Currently, the USDA-National Agricultural Statistics Service’s monthly Cattle on Feed report, released on April 17, continued to show inventories below last year. USDA reported 10.7 million head of cattle in feedlots, 8 percent below 2002, and 7 percent below 2001.
According to USDA-National Agricultural Statistics Service’s monthly Cold Storage report, released April 21, frozen beef stocks totaled 401 million pounds. That was down nine million pounds (2.3 percent) from 2002.
Furthermore, aggressive marketing rates from feedlots have caused cattle weights to decline significantly from last year’s burdensome levels. For the week ending April 26, beef production was 490.9 million pounds compared to 515.9 million pounds for the same week one year ago.
Aggressive marketings have caused the Choice/Select price spread to widen. The spread usually widens seasonally this time of the year, but fewer Choice cattle in the mix has caused the premium for them to increase more than normal. Feedlots that have recently sold Select grade cattle on grids are well aware of the steep discounts. The spread is likely to widen even more during the next month.
Producers will need to carefully analyze the tradeoff between feeding longer for Choice grade premiums, versus marketing earlier before seasonal price declines occur with the increased slaughter levels during the summer months.

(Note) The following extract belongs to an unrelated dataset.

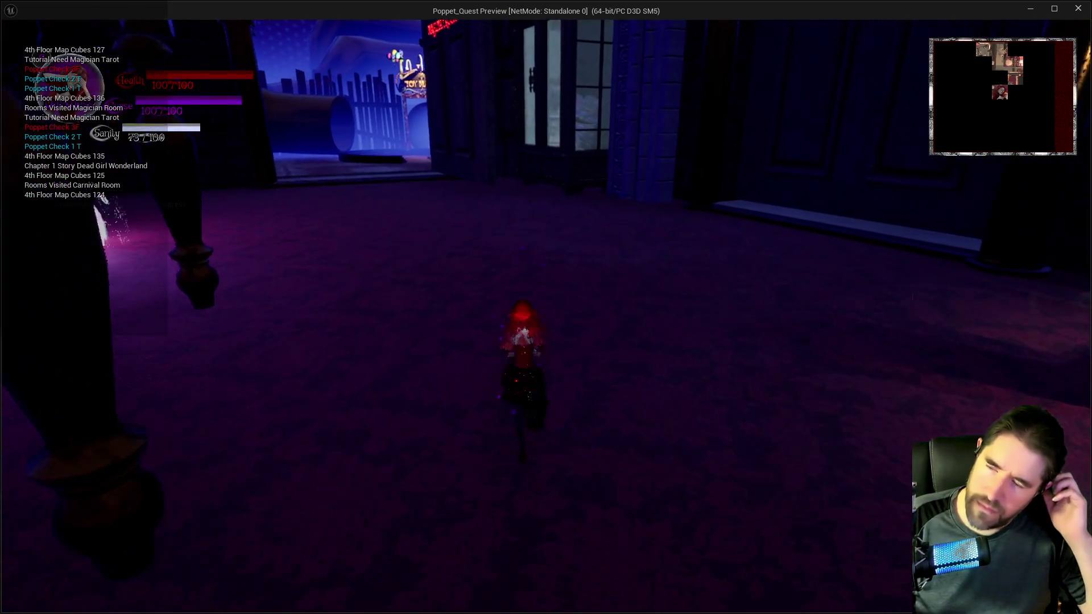
pyautogui.press('w')
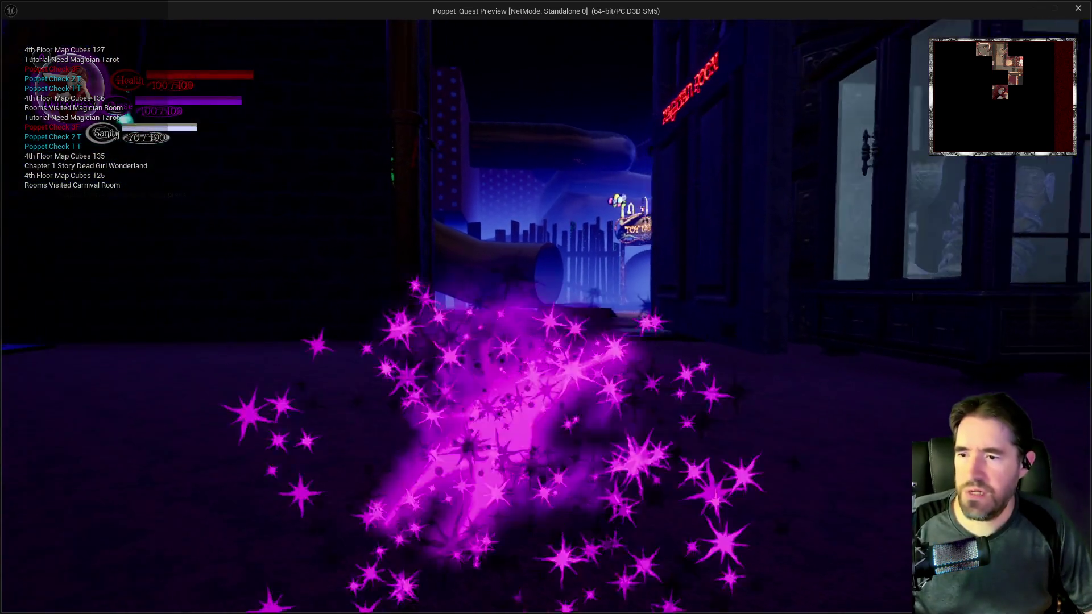
pyautogui.press('w')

The USDA-Economic Research Service is predicting Choice steer prices to average in the mid $70 per hundredweight in the next few months. That is about $10 higher than last summer’s average prices, but seasonally lower than current levels. Summer live cattle futures contracts are trading in the high $60's. If strong basis levels continue, aggressive marketings can be expected.
Cattle feeders should be aware that the Chicago Mercantile Exchange is now offering live cattle futures contracts for each month of the year. Historically, contracts were available every other month in February, April, June, August, October and December. These contracts begin trading about 13 months before maturity.
Now, the serial (odd) months including January, March, May, July, September and November will also be available, but will only be traded during the last four months prior to expiration. All contracts expire on the last business day of the contract month. May and July contracts are trading now and September will begin trading in June.
Cattle feeders considering using the serial month contracts should consult with their broker to make sure that volume and open interest levels are sufficient to assure liquidity.